### ASSIGNED TASK
Transcribe all of the records word for word, but omit the pictures.

Before-and-after scene images:
+++
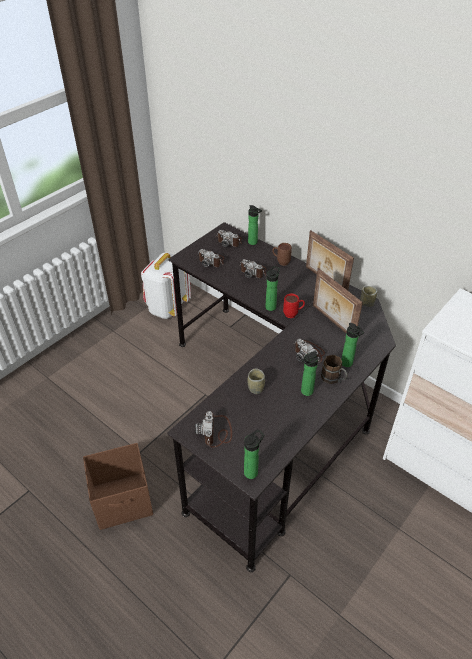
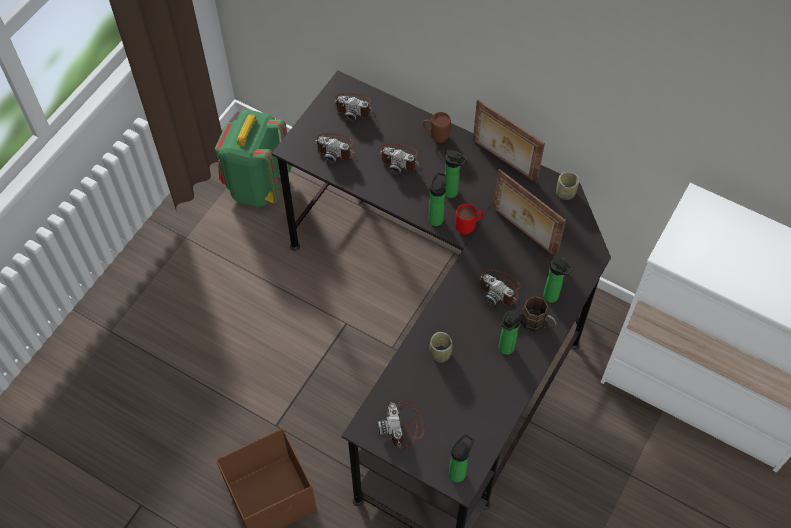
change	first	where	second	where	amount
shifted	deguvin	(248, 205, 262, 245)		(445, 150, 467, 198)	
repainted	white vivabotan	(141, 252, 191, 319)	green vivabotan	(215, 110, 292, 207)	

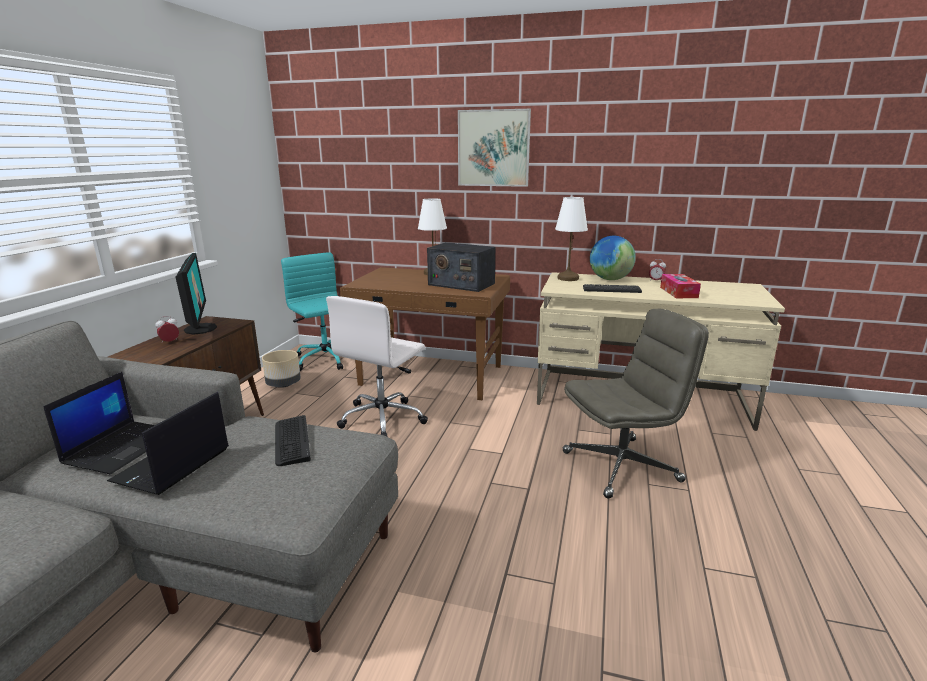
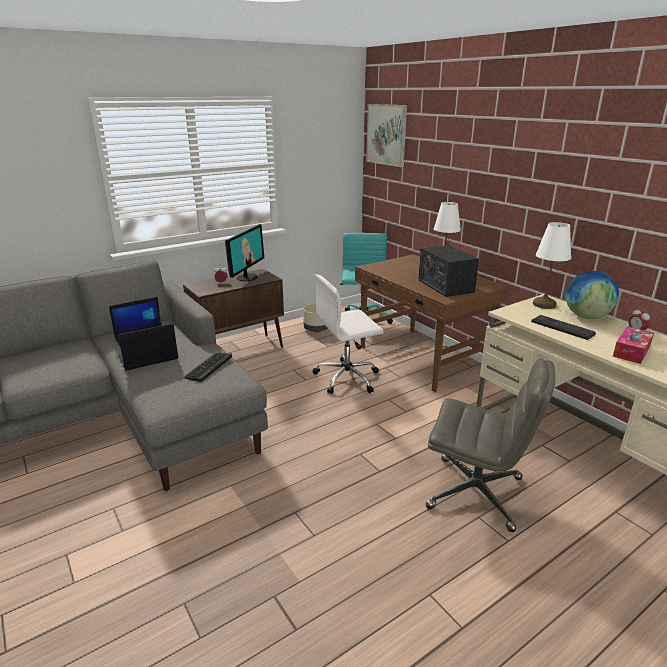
change	first	where	second	where	amount
shifted	pirufunik	(458, 109, 531, 187)		(366, 104, 407, 167)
+++
### RESULT
change	first	where	second	where	amount
shifted	deguvin	(248, 205, 262, 245)		(445, 150, 467, 198)	
repainted	white vivabotan	(141, 252, 191, 319)	green vivabotan	(215, 110, 292, 207)	

change	first	where	second	where	amount
shifted	pirufunik	(458, 109, 531, 187)		(366, 104, 407, 167)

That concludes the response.